Assigned task: Look through the entries below, please, and copy every line with the word "utilization".

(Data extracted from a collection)
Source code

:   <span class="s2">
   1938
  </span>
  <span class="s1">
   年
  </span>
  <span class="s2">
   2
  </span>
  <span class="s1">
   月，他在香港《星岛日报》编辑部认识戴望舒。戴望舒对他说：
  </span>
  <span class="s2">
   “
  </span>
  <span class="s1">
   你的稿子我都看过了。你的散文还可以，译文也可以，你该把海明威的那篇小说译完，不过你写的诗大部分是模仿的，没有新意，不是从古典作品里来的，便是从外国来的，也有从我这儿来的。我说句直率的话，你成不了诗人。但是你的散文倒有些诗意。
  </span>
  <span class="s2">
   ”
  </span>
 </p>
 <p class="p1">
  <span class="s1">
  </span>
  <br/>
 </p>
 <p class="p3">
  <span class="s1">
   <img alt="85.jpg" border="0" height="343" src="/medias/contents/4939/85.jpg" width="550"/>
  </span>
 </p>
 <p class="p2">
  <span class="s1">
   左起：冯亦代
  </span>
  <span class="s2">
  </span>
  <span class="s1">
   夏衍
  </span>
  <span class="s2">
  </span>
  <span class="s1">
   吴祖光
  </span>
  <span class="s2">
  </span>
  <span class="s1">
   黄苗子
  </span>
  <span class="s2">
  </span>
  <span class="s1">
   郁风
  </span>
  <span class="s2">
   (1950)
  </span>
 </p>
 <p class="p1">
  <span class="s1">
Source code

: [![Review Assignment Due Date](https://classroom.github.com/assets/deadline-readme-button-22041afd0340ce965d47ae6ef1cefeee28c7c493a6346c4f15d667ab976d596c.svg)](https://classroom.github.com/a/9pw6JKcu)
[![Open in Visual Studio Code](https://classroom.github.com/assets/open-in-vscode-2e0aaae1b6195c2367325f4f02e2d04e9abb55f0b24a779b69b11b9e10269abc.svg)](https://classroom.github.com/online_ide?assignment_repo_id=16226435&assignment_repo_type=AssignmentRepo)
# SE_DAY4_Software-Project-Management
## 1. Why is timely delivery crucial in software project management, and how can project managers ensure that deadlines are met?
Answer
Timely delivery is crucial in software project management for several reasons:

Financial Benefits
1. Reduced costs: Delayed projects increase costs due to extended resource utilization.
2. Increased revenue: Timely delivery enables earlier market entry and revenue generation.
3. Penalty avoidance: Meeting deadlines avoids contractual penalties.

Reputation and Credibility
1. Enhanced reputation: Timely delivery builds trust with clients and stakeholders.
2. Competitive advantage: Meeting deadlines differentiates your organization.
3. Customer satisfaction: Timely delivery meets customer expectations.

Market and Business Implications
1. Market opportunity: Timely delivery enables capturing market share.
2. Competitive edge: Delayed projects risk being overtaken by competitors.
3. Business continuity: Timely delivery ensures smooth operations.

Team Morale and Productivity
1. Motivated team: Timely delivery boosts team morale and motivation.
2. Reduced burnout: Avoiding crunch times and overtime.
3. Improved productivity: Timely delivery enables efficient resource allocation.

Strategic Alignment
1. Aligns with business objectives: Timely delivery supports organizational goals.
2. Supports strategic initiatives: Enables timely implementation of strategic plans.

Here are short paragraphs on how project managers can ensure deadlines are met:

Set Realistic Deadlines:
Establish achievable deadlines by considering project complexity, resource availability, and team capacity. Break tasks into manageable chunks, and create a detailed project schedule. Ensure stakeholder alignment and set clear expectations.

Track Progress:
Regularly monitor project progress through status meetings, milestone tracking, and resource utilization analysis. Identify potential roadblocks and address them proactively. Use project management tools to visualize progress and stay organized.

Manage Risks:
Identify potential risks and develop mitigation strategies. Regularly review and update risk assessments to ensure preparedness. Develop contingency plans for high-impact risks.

Solution to the exercise:
1. Reduced costs: Delayed projects increase costs due to extended resource utilization.
Regularly monitor project progress through status meetings, milestone tracking, and resource utilization analysis. Identify potential roadblocks and address them proactively. Use project management tools to visualize progress and stay organized.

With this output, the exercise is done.